The MCP server is published independently from the main library using its own tag prefix (mcp-v*) and GitHub Actions workflow.

Prerequisites

  1. Sync inventory and build:
npm run lib:sync-inventory          # ensure docs are up to date
npm run lib:check-inventory         # validate
npm run mcp:build                   # build server + copy data
npm run mcp:test                    # smoke test
  1. Verify package contents:
cd mcp
npm pack --dry-run

Expected files:

dist/index.js
dist/server.js
dist/parser.js
dist/setup-info.js
data/COMPONENT_INVENTORY.md
package.json
README.md

Release with the script

The release script bumps the version, commits, tags, pushes, and creates a GitHub Release — which triggers the release-mcp.yml workflow to publish to npm.

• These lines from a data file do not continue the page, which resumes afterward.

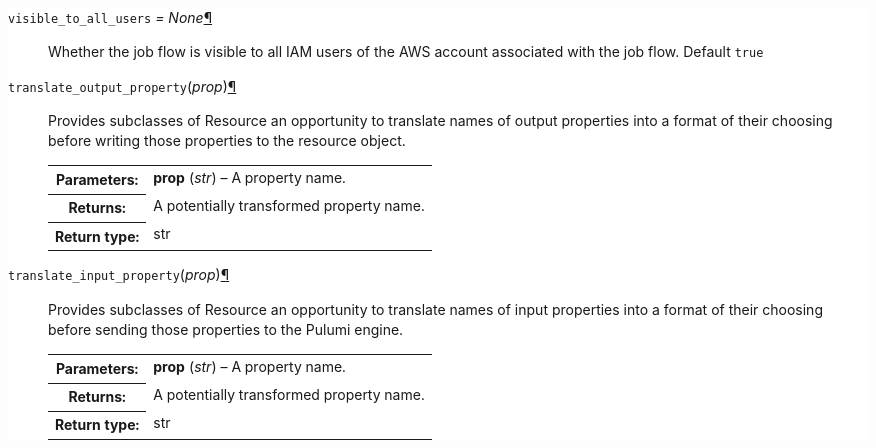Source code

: <dl class="attribute">
<dt id="pulumi_aws.emr.Cluster.visible_to_all_users">
<code class="descname">visible_to_all_users</code><em class="property"> = None</em><a class="headerlink" href="#pulumi_aws.emr.Cluster.visible_to_all_users" title="Permalink to this definition">¶</a></dt>
<dd><p>Whether the job flow is visible to all IAM users of the AWS account associated with the job flow. Default <code class="docutils literal notranslate"><span class="pre">true</span></code></p>
</dd></dl>

<dl class="method">
<dt id="pulumi_aws.emr.Cluster.translate_output_property">
<code class="descname">translate_output_property</code><span class="sig-paren">(</span><em>prop</em><span class="sig-paren">)</span><a class="headerlink" href="#pulumi_aws.emr.Cluster.translate_output_property" title="Permalink to this definition">¶</a></dt>
<dd><p>Provides subclasses of Resource an opportunity to translate names of output properties
into a format of their choosing before writing those properties to the resource object.</p>
<table class="docutils field-list" frame="void" rules="none">
<col class="field-name" />
<col class="field-body" />
<tbody valign="top">
<tr class="field-odd field"><th class="field-name">Parameters:</th><td class="field-body"><strong>prop</strong> (<em>str</em>) – A property name.</td>
</tr>
<tr class="field-even field"><th class="field-name">Returns:</th><td class="field-body">A potentially transformed property name.</td>
</tr>
<tr class="field-odd field"><th class="field-name">Return type:</th><td class="field-body">str</td>
</tr>
</tbody>
</table>
</dd></dl>

<dl class="method">
<dt id="pulumi_aws.emr.Cluster.translate_input_property">
<code class="descname">translate_input_property</code><span class="sig-paren">(</span><em>prop</em><span class="sig-paren">)</span><a class="headerlink" href="#pulumi_aws.emr.Cluster.translate_input_property" title="Permalink to this definition">¶</a></dt>
<dd><p>Provides subclasses of Resource an opportunity to translate names of input properties into
a format of their choosing before sending those properties to the Pulumi engine.</p>
<table class="docutils field-list" frame="void" rules="none">
<col class="field-name" />
<col class="field-body" />
<tbody valign="top">
<tr class="field-odd field"><th class="field-name">Parameters:</th><td class="field-body"><strong>prop</strong> (<em>str</em>) – A property name.</td>
</tr>
<tr class="field-even field"><th class="field-name">Returns:</th><td class="field-body">A potentially transformed property name.</td>
</tr>
<tr class="field-odd field"><th class="field-name">Return type:</th><td class="field-body">str</td>
</tr>
</tbody>
</table>
</dd></dl>
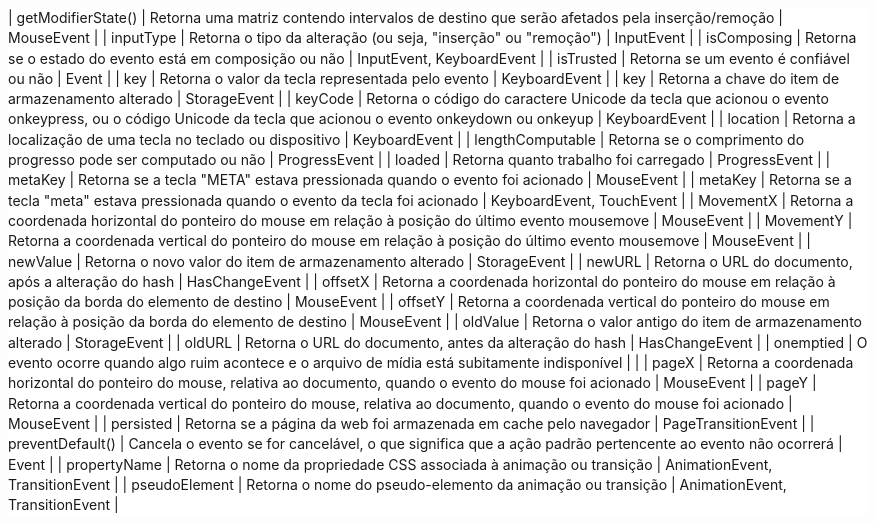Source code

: | getModifierState()         | Retorna uma matriz contendo intervalos de destino que serão afetados pela inserção/remoção                                                                 | MouseEvent                      |
| inputType                  | Retorna o tipo da alteração (ou seja, "inserção" ou "remoção")                                                                                             | InputEvent                      |
| isComposing                | Retorna se o estado do evento está em composição ou não                                                                                                    | InputEvent, KeyboardEvent       |
| isTrusted                  | Retorna se um evento é confiável ou não                                                                                                                    | Event                           |
| key                        | Retorna o valor da tecla representada pelo evento                                                                                                          | KeyboardEvent                   |
| key                        | Retorna a chave do item de armazenamento alterado                                                                                                          | StorageEvent                    |
| keyCode                    | Retorna o código do caractere Unicode da tecla que acionou o evento onkeypress, ou o código Unicode da tecla que acionou o evento onkeydown ou onkeyup     | KeyboardEvent                   |
| location                   | Retorna a localização de uma tecla no teclado ou dispositivo                                                                                               | KeyboardEvent                   |
| lengthComputable           | Retorna se o comprimento do progresso pode ser computado ou não                                                                                            | ProgressEvent                   |
| loaded                     | Retorna quanto trabalho foi carregado                                                                                                                      | ProgressEvent                   |
| metaKey                    | Retorna se a tecla "META" estava pressionada quando o evento foi acionado                                                                                  | MouseEvent                      |
| metaKey                    | Retorna se a tecla "meta" estava pressionada quando o evento da tecla foi acionado                                                                         | KeyboardEvent, TouchEvent       |
| MovementX                  | Retorna a coordenada horizontal do ponteiro do mouse em relação à posição do último evento mousemove                                                       | MouseEvent                      |
| MovementY                  | Retorna a coordenada vertical do ponteiro do mouse em relação à posição do último evento mousemove                                                         | MouseEvent                      |
| newValue                   | Retorna o novo valor do item de armazenamento alterado                                                                                                     | StorageEvent                    |
| newURL                     | Retorna o URL do documento, após a alteração do hash                                                                                                       | HasChangeEvent                  |
| offsetX                    | Retorna a coordenada horizontal do ponteiro do mouse em relação à posição da borda do elemento de destino                                                  | MouseEvent                      |
| offsetY                    | Retorna a coordenada vertical do ponteiro do mouse em relação à posição da borda do elemento de destino                                                    | MouseEvent                      |
| oldValue                   | Retorna o valor antigo do item de armazenamento alterado                                                                                                   | StorageEvent                    |
| oldURL                     | Retorna o URL do documento, antes da alteração do hash                                                                                                     | HasChangeEvent                  |
| onemptied                  | O evento ocorre quando algo ruim acontece e o arquivo de mídia está subitamente indisponível                                                               |                                 |
| pageX                      | Retorna a coordenada horizontal do ponteiro do mouse, relativa ao documento, quando o evento do mouse foi acionado                                         | MouseEvent                      |
| pageY                      | Retorna a coordenada vertical do ponteiro do mouse, relativa ao documento, quando o evento do mouse foi acionado                                           | MouseEvent                      |
| persisted                  | Retorna se a página da web foi armazenada em cache pelo navegador                                                                                          | PageTransitionEvent             |
| preventDefault()           | Cancela o evento se for cancelável, o que significa que a ação padrão pertencente ao evento não ocorrerá                                                   | Event                           |
| propertyName               | Retorna o nome da propriedade CSS associada à animação ou transição                                                                                        | AnimationEvent, TransitionEvent |
| pseudoElement              | Retorna o nome do pseudo-elemento da animação ou transição                                                                                                 | AnimationEvent, TransitionEvent |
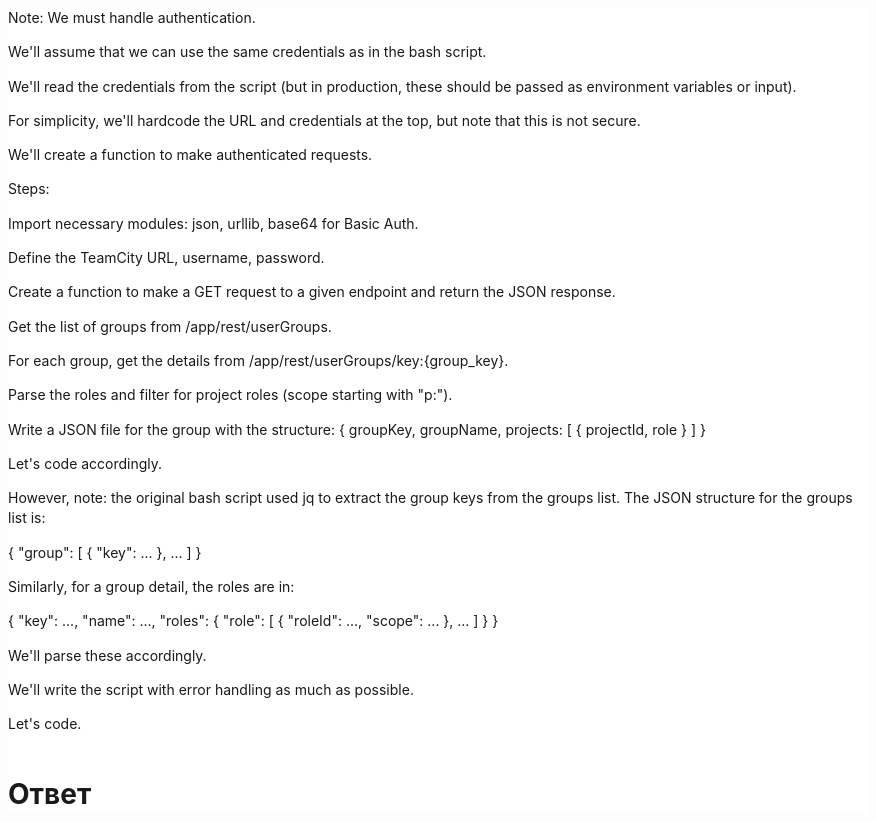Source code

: Note: We must handle authentication.

We'll assume that we can use the same credentials as in the bash script.

We'll read the credentials from the script (but in production, these should be passed as environment variables or input).

For simplicity, we'll hardcode the URL and credentials at the top, but note that this is not secure.

We'll create a function to make authenticated requests.

Steps:

Import necessary modules: json, urllib, base64 for Basic Auth.

Define the TeamCity URL, username, password.

Create a function to make a GET request to a given endpoint and return the JSON response.

Get the list of groups from /app/rest/userGroups.

For each group, get the details from /app/rest/userGroups/key:{group_key}.

Parse the roles and filter for project roles (scope starting with "p:").

Write a JSON file for the group with the structure: { groupKey, groupName, projects: [ { projectId, role } ] }

Let's code accordingly.

However, note: the original bash script used jq to extract the group keys from the groups list. The JSON structure for the groups list is:

{
"group": [
{ "key": ... },
...
]
}

Similarly, for a group detail, the roles are in:

{
"key": ...,
"name": ...,
"roles": {
"role": [
{ "roleId": ..., "scope": ... },
...
]
}
}

We'll parse these accordingly.

We'll write the script with error handling as much as possible.

Let's code.

# Ответ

# Bump patch (0.1.0 → 0.1.1)
npm run release:mcp:patch

# Bump minor (0.1.0 → 0.2.0)
npm run release:mcp:minor

# Bump major (0.1.0 → 1.0.0)
npm run release:mcp:major

For more control, run the script directly:

# Preview what would happen
node scripts/release-mcp.mjs patch --dry-run

# Create commit and tag locally without pushing
node scripts/release-mcp.mjs minor --no-push

# Explicit version
node scripts/release-mcp.mjs 1.0.0

# Prerelease
node scripts/release-mcp.mjs premajor --preid=beta

Release flow:

  1. Bumps version in mcp/package.json
  2. Commits: chore(release): mcp-v<version>
  3. Creates tag: mcp-v<version>
  4. Pushes commit and tag to origin
  5. Creates GitHub Release titled "MCP Server v<version>"
  6. GitHub Actions (release-mcp.yml) builds and publishes to npm

Manual release

If you need to release without the script:

# 1. Bump version in mcp/package.json
# 2. Commit and tag
git add mcp/package.json
git commit -m "chore(release): mcp-v0.2.0"
git tag mcp-v0.2.0
git push origin HEAD --follow-tags
# 3. Create GitHub Release
gh release create mcp-v0.2.0 --title "MCP Server v0.2.0"

Consumer verification

After publishing, consumers can verify the server works:

npx ngx-com-mcp    # should start and wait for MCP messages on stdin

Press Ctrl+C to stop. If it starts without errors, the server is working correctly.